Diferentemente de Chronos, Deus do tempo cronológico, de natureza quantitativa, Kairós representa uma temporalidade não mensurável, que remete à ideia do Carpe Diem — viver intensamente o momento — e ao poder de tomada de decisão. Segundo o antropólogo, o conceito de Kairós "não cabe em definições fechadas porque está situado entre dois conceitos: a ação e o tempo, a competência e a habilidade."
Ele afirmou que a dimensão do ubiquitempo em Kairós está relacionada com o que define como "estupor metodológico" ou "vagar metodológico indisciplinado" — postura de abertura ao desconhecido, a partir da qual o "etnógrafo gira e se move, desloca-se e caminha com lentidão abandonada e atenta aos mínimos detalhes", sempre disposto a observar e agarrar objetos de estudo espontâneos e casuais.
O segundo caso mencionado por Canevacci foi a arquitetura pós-euclidiana de Zaha Hadid. De acordo com o antropólogo, Hadid constrói formas híbridas, que rompem com as regras clássicas da composição e da representação do espaço-tempo. "Ela transforma a geometria não-normativa em formas geométricas misteriosas, distorcidas e impuras", destacou.
O funeral dos Bororo, povo indígena estudado por Canevacci, foi o terceiro caso empírico abordado na conferência. O ritual é longo e complexo: envolve o enterro do corpo numa vala rasa, a espera pela decomposição dos tecidos e a limpeza do crânio, seguida da ornamentação típica para a cerimônia final.
Canevacci explicou que, neste último estágio, com duração de três dias, o tempo fica suspenso. "É um período em que não há período; só há a celebração do ritual para reafirmar a não distância entre a vida e a morte, entre o espaço e o tempo."
O último exemplo, também relacionado aos Bororo, foi a "subjetividade multividual" do nativo Kléber Meritororeu.

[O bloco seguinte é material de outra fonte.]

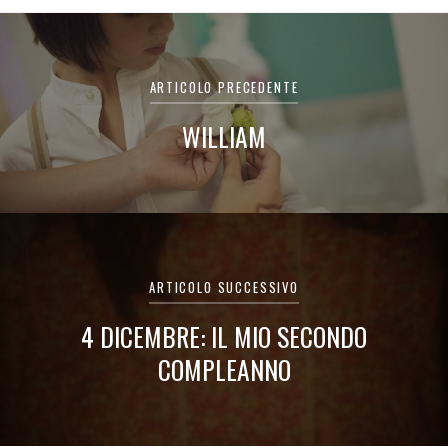
Navigazione
articoli
ARTICOLO PRECEDENTE
WILLIAM
ARTICOLO SUCCESSIVO
4 DICEMBRE: IL MIO SECONDO
COMPLEANNO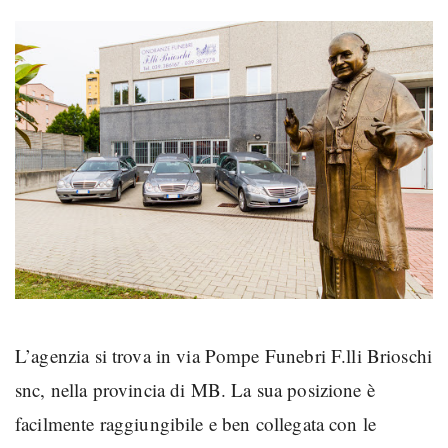
L’agenzia si trova in via Pompe Funebri F.lli Brioschi
snc, nella provincia di MB. La sua posizione è
facilmente raggiungibile e ben collegata con le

Para Canevacci, Meritororeu personifica a ideia do multivíduo ao transitar entre diversas identidades: é, ao mesmo tempo, um indígena que vivencia sua cultura cotidianamente e professor da Escola Estadual Indígena "Sagrado Coração de Jesus", da Aldeia Meruri, no município de General Carneiro (MT).
"Ele tem duas identidades: é Bororo e professor", disse, ressaltando que Meritororeu enfrenta o desafio não só de conectar essas duas identidades, como também de se auto-representar com o auxílio das tecnologias digitais, sem abrir mão das tradições de seu povo, aliando cultura digital e cultura bororo.
"O uso da tecnologia por parte dos nativos facilita o desenvolvimento de uma rede descentralizada incomparável à existente na rede analógica", destacou o antropólogo. "A relação dicotômica entre tecnologias e culturas, ciências e artes, é obsoleta", completou.